- [Problem to work on] Retype, exactly as they stand, the lines from the start of the data to the line that contains "9: (3, 29, 1.34)", both ends included. Leave the pictures out.

------ The input ------

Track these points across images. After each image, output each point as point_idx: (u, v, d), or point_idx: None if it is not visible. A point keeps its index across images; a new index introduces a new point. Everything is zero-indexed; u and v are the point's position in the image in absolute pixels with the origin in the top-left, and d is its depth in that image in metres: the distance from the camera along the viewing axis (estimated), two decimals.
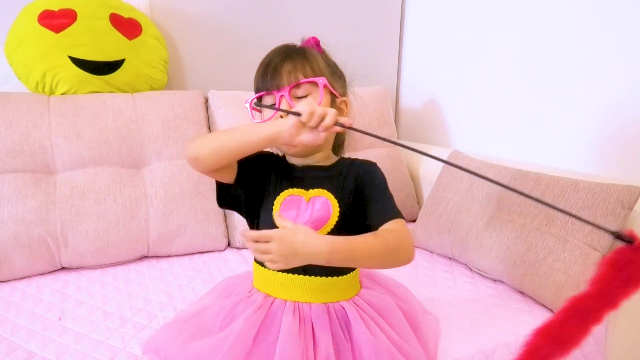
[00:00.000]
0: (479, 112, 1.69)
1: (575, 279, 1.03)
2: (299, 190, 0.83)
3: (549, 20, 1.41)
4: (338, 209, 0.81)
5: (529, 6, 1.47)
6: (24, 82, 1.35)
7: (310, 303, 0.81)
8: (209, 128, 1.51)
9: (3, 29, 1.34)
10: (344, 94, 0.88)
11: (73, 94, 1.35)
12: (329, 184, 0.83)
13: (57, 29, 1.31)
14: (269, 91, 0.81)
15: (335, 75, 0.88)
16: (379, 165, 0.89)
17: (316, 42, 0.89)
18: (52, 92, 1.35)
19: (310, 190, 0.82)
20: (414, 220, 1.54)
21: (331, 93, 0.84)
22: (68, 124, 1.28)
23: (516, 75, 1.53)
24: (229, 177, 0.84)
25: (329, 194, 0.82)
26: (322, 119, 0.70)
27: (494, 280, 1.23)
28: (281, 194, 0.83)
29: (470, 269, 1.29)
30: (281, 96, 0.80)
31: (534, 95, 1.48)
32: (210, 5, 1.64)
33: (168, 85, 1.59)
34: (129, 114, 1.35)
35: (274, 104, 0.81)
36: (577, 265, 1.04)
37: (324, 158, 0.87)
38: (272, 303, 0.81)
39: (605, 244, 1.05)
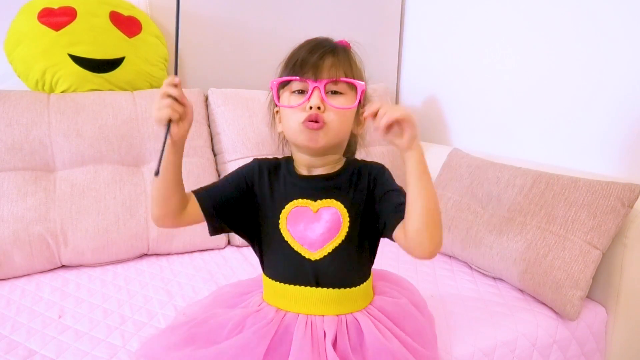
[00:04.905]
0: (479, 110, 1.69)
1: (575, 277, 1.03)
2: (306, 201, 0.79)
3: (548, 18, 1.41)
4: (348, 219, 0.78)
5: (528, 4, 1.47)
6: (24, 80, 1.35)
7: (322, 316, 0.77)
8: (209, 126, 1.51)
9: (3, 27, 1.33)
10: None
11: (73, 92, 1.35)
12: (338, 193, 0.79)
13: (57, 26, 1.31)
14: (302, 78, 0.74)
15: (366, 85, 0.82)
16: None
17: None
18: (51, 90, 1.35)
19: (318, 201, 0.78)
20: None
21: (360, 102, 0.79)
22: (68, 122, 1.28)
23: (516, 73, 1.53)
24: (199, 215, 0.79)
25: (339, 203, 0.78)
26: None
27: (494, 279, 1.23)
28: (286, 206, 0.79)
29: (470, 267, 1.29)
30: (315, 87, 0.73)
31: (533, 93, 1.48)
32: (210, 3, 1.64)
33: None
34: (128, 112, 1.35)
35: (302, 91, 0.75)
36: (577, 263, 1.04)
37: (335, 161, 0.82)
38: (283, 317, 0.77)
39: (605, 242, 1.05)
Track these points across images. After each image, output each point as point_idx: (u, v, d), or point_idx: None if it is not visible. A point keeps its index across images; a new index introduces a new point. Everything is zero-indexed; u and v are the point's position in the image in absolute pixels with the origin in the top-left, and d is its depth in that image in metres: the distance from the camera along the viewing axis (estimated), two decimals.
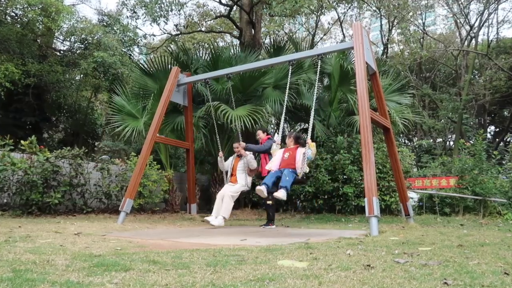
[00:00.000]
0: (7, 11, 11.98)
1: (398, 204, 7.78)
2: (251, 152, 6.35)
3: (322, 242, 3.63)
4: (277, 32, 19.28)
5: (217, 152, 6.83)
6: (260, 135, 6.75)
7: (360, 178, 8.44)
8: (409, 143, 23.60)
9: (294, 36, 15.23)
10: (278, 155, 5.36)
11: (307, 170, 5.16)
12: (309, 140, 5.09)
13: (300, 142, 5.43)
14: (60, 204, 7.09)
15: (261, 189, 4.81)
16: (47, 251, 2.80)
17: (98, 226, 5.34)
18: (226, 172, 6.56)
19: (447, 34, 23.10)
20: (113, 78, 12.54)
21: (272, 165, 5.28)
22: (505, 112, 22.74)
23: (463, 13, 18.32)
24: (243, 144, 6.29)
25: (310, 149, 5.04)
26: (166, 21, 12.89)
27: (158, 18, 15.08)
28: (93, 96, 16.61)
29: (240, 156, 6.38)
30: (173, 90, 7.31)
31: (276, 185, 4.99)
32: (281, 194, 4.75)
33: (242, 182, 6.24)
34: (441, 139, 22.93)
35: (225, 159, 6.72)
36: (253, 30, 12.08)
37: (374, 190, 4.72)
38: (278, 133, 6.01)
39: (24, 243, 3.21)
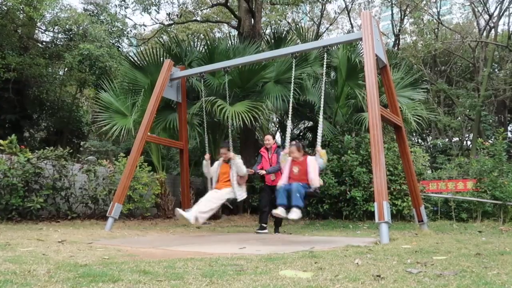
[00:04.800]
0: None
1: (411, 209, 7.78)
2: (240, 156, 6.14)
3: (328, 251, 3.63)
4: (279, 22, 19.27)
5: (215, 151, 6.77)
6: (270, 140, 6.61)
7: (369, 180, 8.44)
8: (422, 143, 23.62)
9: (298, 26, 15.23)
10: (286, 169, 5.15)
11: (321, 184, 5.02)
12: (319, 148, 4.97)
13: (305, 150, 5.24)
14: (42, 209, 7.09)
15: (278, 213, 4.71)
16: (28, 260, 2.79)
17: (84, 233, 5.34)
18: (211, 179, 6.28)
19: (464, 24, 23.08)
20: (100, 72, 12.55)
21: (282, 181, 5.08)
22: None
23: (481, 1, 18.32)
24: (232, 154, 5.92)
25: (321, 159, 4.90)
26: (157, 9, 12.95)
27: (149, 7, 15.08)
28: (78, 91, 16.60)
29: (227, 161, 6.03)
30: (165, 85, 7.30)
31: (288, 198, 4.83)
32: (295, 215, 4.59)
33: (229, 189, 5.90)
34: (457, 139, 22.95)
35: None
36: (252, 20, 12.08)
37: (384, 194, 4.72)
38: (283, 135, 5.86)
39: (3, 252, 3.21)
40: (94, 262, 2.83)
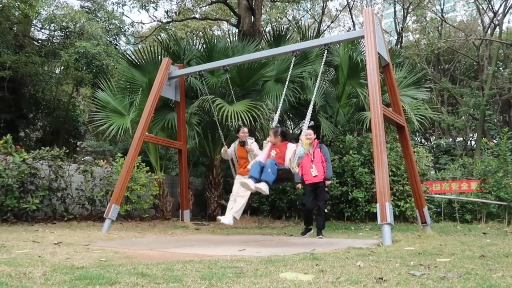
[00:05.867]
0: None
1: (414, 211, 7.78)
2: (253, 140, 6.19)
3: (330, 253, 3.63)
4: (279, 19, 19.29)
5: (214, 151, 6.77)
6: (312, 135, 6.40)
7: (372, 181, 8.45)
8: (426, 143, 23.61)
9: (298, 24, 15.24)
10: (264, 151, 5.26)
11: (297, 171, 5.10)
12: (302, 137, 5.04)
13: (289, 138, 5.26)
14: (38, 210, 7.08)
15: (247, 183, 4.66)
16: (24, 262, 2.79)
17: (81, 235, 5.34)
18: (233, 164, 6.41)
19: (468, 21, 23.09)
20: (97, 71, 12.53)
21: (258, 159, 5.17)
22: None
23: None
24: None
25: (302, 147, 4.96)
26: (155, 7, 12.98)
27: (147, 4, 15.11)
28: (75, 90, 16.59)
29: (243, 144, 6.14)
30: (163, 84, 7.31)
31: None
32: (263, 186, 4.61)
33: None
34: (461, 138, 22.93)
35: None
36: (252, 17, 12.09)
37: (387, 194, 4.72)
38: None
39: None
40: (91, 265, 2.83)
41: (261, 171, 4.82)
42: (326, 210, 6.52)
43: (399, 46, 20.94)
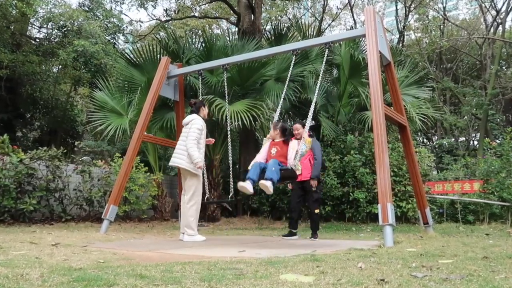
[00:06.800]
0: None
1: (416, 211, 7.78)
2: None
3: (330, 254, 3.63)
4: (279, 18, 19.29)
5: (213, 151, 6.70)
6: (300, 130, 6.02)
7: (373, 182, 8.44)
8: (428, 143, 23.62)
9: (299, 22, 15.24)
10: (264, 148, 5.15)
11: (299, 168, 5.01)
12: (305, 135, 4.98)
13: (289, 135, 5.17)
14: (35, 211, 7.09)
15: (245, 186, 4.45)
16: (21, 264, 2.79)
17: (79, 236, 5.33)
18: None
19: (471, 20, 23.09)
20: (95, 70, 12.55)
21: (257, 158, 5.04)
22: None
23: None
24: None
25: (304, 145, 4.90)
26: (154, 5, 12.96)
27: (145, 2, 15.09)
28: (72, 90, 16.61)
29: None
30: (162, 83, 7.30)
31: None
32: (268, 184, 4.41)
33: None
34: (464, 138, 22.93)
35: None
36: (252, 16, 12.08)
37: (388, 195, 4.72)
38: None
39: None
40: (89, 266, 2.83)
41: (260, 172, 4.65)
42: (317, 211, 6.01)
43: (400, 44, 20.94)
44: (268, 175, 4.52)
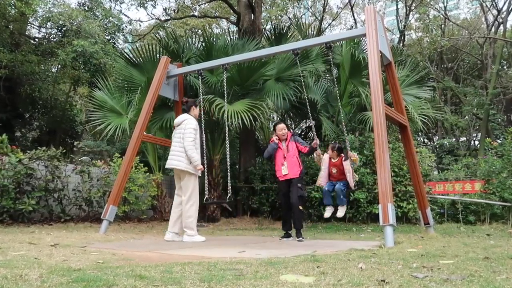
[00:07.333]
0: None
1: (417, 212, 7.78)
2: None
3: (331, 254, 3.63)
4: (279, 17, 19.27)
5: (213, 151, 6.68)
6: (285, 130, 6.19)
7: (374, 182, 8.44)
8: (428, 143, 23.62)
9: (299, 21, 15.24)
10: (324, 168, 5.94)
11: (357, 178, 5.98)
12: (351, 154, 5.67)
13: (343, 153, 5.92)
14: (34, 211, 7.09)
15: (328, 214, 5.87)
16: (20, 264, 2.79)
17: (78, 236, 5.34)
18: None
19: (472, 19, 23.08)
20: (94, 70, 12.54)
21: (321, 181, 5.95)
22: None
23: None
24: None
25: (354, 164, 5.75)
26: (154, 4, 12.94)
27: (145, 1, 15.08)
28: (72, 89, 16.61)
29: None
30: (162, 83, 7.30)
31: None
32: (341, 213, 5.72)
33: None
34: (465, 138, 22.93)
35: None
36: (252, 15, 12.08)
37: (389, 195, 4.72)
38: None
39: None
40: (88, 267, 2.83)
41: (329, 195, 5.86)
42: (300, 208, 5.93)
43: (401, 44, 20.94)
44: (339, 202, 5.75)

------

- [Your solution]
Track these points across images. After each image, output each point as point_idx: (u, v, d), or point_idx: None if it is not visible. A point keeps its index across images; a new index introduces a new point. Everything is zero-indexed; u and v are the point's position in the image in absolute pixels with the origin in the top-left, and d is its depth in that image in metres: the distance from the camera along the viewing axis (estimated), two decimals.
[00:00.000]
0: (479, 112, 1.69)
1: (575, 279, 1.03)
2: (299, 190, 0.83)
3: (549, 20, 1.41)
4: (338, 209, 0.81)
5: (529, 6, 1.47)
6: (24, 82, 1.35)
7: (310, 303, 0.81)
8: (209, 128, 1.51)
9: (3, 29, 1.34)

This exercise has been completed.